50. Açıklanan nedenlerle silahların eşitliği ve çelişmeli yargılama ilkelerine yönelik bir ihlalin olmadığının açık olduğu anlaşıldığından başvurunun bu kısmının açıkça dayanaktan yoksun olması nedeniyle kabul edilemez olduğuna karar verilmesi gerekir.

D. Yargılamanın Sonucunun Adil Olmadığına İlişkin İddia

51. Başvurucu, Mahkemenin eksik inceleme sonucu hakkaniyete aykırı bir karar verdiğini ve kanun yolu merciince hukuka aykırı verilen bu kararın onanması suretiyle adil yargılanma hakkının ihlal edildiğini ileri sürmüştür.

52. Anayasa’nın 148. maddesinin dördüncü fıkrasında, kanun yolunda gözetilmesi gereken hususlara ilişkin şikâyetlerin bireysel başvuruda incelenemeyeceği belirtilmiştir. Bu kapsamda ilke olarak derece mahkemeleri önünde dava konusu yapılmış maddi olay ve olguların kanıtlanması, delillerin değerlendirilmesi, hukuk kurallarının yorumlanması ve uygulanması ile derece mahkemelerince uyuşmazlıkla ilgili varılan sonucun esas yönünden adil olup olmaması bireysel başvuru incelemesine konu olamaz. Bunun tek istisnası, derece mahkemelerinin tespit ve sonuçlarının adaleti ve sağduyuyu hiçe sayan tarzda açık bir keyfîlik içermesi ve bu durumun kendiliğinden bireysel başvuru kapsamındaki hak ve özgürlükleri ihlal etmiş olmasıdır. Bu çerçevede, kanun yolu şikâyeti niteliğindeki başvurular açıkça keyfîlik bulunmadıkça Anayasa Mahkemesince incelenemez (Necati Gündüz, Recep Gündüz, B. No: 2012/1027, 12/2/2013, § 26).

53. Somut olayda Ankara 6. Sulh Hukuk Mahkemesinde başvurucu aleyhine açılan davada dosya kapsamındaki delillere göre değerlendirme yapılarak, güvence parası ile iade edilmeyen kira bedelinin tahsili ve menfi tespit taleplerinin kabul edildiği, Yargıtay 6. Hukuk Dairesinin 20/3/2014 tarihli kararıyla hükmün onandığı ve aynı Dairenin 8/9/2014 tarihli kararı ile karar düzeltme talebinin reddedildiği anlaşılmıştır.

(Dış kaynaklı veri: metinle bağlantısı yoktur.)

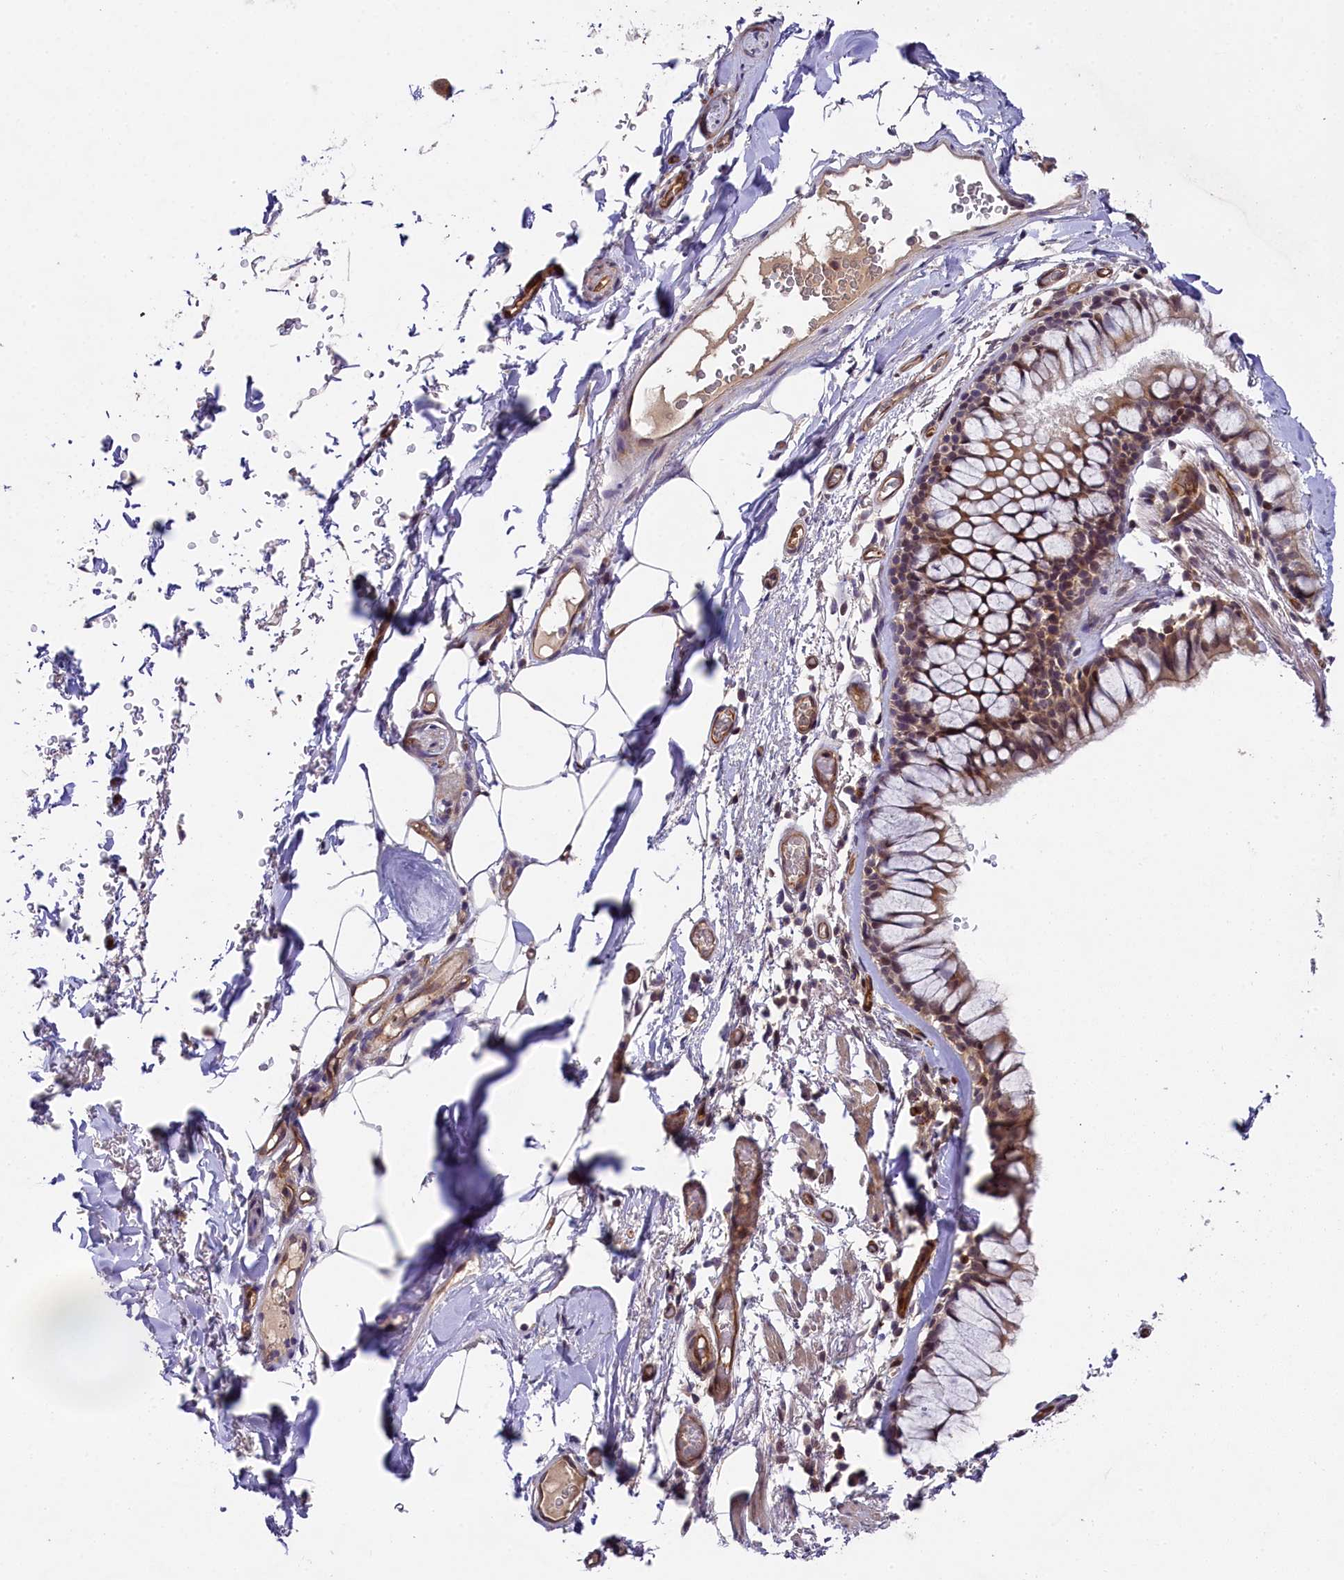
{"staining": {"intensity": "moderate", "quantity": ">75%", "location": "cytoplasmic/membranous"}, "tissue": "bronchus", "cell_type": "Respiratory epithelial cells", "image_type": "normal", "snomed": [{"axis": "morphology", "description": "Normal tissue, NOS"}, {"axis": "topography", "description": "Bronchus"}], "caption": "Bronchus stained with a brown dye shows moderate cytoplasmic/membranous positive expression in approximately >75% of respiratory epithelial cells.", "gene": "SNRK", "patient": {"sex": "male", "age": 65}}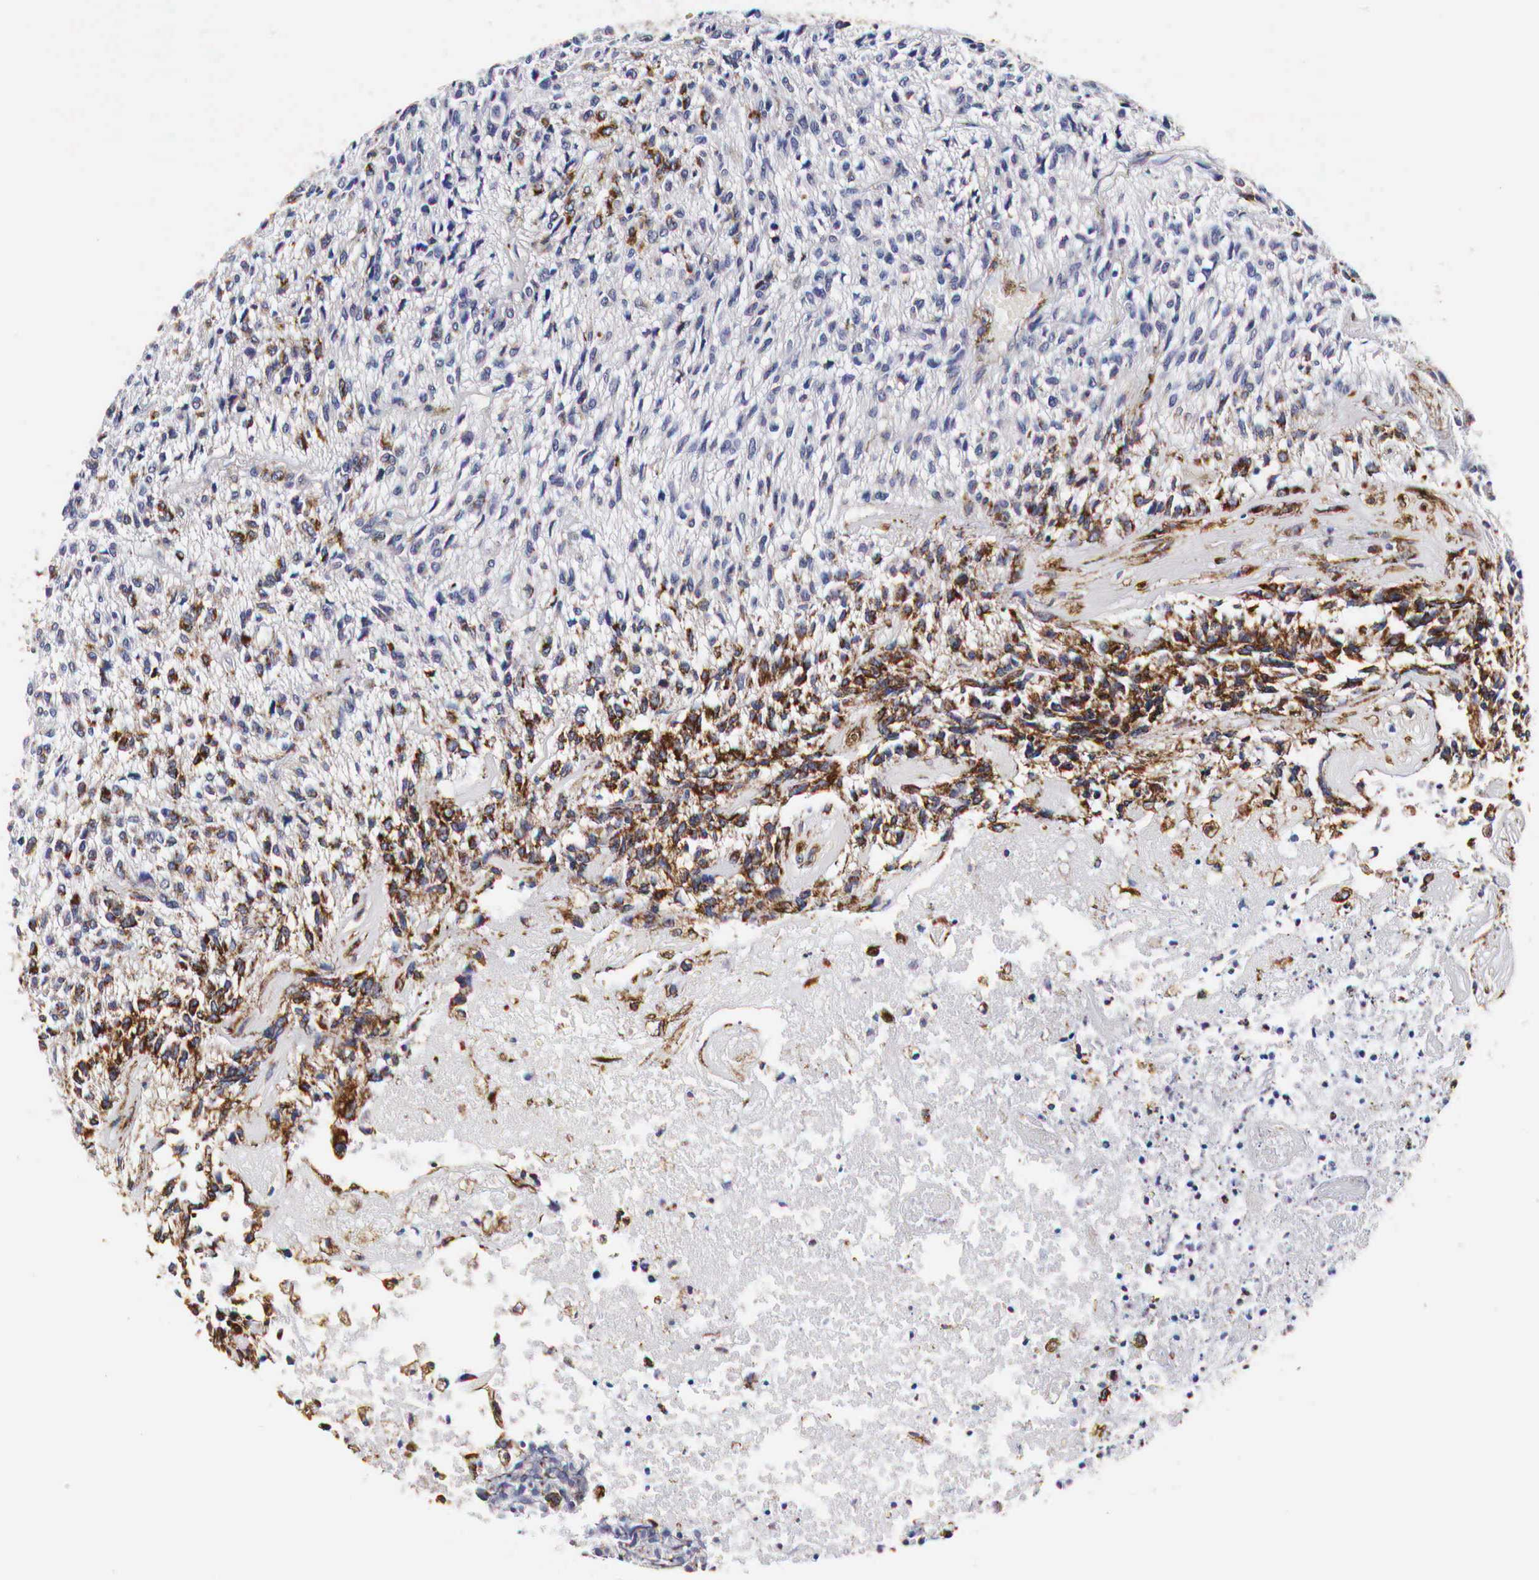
{"staining": {"intensity": "moderate", "quantity": "<25%", "location": "cytoplasmic/membranous"}, "tissue": "glioma", "cell_type": "Tumor cells", "image_type": "cancer", "snomed": [{"axis": "morphology", "description": "Glioma, malignant, High grade"}, {"axis": "topography", "description": "Brain"}], "caption": "Glioma was stained to show a protein in brown. There is low levels of moderate cytoplasmic/membranous staining in about <25% of tumor cells.", "gene": "CKAP4", "patient": {"sex": "male", "age": 77}}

54. Başvurucunun yargılama sürecinde sunduğu davaya cevap dilekçesi, bildirdiği deliller, temyiz ve karar düzeltme dilekçeleri birlikte incelendiğinde, taraflar arasında görülen ilk davada verilen karar doğrultusunda uyuşmazlık konusu iş yerinin 10/3/2008 tarihinde tahliye edildiğinin kabul edilerek aleyhine karar verilmesinin hatalı olduğuna ilişkin başvurucunun iddiaların özünün, Mahkeme tarafından delillerin değerlendirilmesinde ve hukuk kurallarının yorumlanmasında isabet olmadığına ve esas itibarıyla yargılamanın sonucuna ilişkin olduğu anlaşılmıştır.

55. Açıklanan nedenlerle başvurucunun belirtilen iddiasının kanun yolunda gözetilmesi gereken hususlara ilişkin olduğu, derece mahkemesi kararlarının açık bir keyfîlik veya bariz takdir hatası da içermediği anlaşıldığından başvurunun bu kısmının diğer kabul edilebilirlik şartları yönünden incelenmeksizin açıkça dayanaktan yoksun olması nedeniyle kabul edilemez olduğuna karar verilmesi gerekir.

VI. HÜKÜM

Açıklanan gerekçelerle;

A. Başvurunun açıkça dayanaktan yoksun olması nedeniyle KABUL EDİLEMEZ OLDUĞUNA,

B. Yargılama giderlerinin başvurucu üzerinde BIRAKILMASINA 20/9/2017 tarihinde OYBİRLİĞİYLE karar verildi.